Tout ça pour une cargaison de bois valant 1,3 million de dollars (920 000
euros) ? Un tel déploiement relance les questions sur la nature du chargement.
Des analystes russes rappellent aussi que quelques semaines avant son départ,
l'Arctic Sea avait subi des réparations dans un chantier naval à Kaliningrad
(Russie), une mystérieuse cargaison aurait pu être chargée à ce moment-là,
drogue ou matériaux nucléaires. «Plus le temps passe, plus cela ressemble à une
dispute entre des groupes d'intérêts russes», a expliqué à la chaîne
britannique BBC, un spécialiste de sécurité maritime. Autre hypothèse avancée
par les médias russes : des journaux russes ont évoqué ouvertement une attaque
menée par le Mossad israélien. Selon la « Novaya Gazeta », les huit pirates ont
vraisemblablement loué leur service au Mossad israélien. Motif : l'Arctic Sea
aurait transporté des missiles Cruze-x 55 destinés à l'Iran ou à la Syrie.
Selon le journal, la visite, le 18 août, du président israélien Shimon Peres ne
serait pas étrangère à l'affaire. Il n'en reste pas moins qu'officiellement,
cette visite était prévue. Elle répond à une invitation du président russe
Dmitri Medvedev. Une journaliste russe d'opposition, Ioulia Latinina, avait
aussi suggéré dans le Moscow Times que l'Arctic Sea «transportait une sorte
d'engin nucléaire ou anti-aérien à destination d'un pays comme la Syrie».
Le représentant russe à l'Otan,
Dmitri Rogozine, a démenti les rumeurs d'une cargaison secrète de l'Arctic Sea.
Cette idée avait été avancée par Tarmo Kouts, ancien chef des forces
estoniennes de défense, qui estimait que le bateau avait peut-être pour
destination finale l'Iran où il devait livrer des missiles de croisière. Yulia
Latynina, journaliste russe à l'« Echo de Moscou », présume aussi que le chargement
était bien plus sensible : « On pense bien sûr à un approvisionnement en
technologies nucléaires illégales à destination de la Syrie ou de l'Iran ».
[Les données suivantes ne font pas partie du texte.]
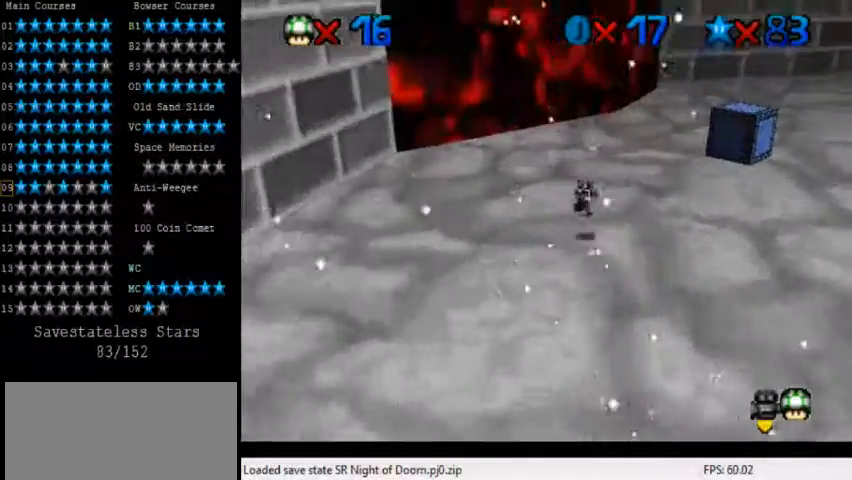
{"keys": ["up"], "events": [[120, "shift", "up"], [160, "left", "down"], [240, "d", "down"], [320, "d", "up"], [400, "d", "down"], [480, "left", "up"], [520, "d", "up"]]}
Mais pourquoi un tel trajet quand il est si simple de gagner l'Iran via la mer
Caspienne ? Le détournement de ce navire marchand est également perçu comme une
affaire d'espionnage. En attendant l'épilogue, Moscou continue de qualifier
d'acte de piraterie. L'instruction est menée conformément à la législation
pénale en vigueur dans la Fédération de Russie. L'Estonie s'est associée au
groupe international chargé d'enquêter sur le détournement du cargo a annoncé
lundi le service de presse du Parquet estonien. Le groupe réunit la Finlande,
la Suède et Malte. Une vingtaine de pays y participent. Pendant ce temps,
l'Arctic Sea a fait, hier, route vers le port russe de Novorossiïsk pour
complément d'enquête. Une enquête qui s'allonge pendant que les proches des
marins du cargo dénoncent devant les journalistes le fait que, même après la
libération du cargo, ils ne pouvaient toujours pas contacter les leurs.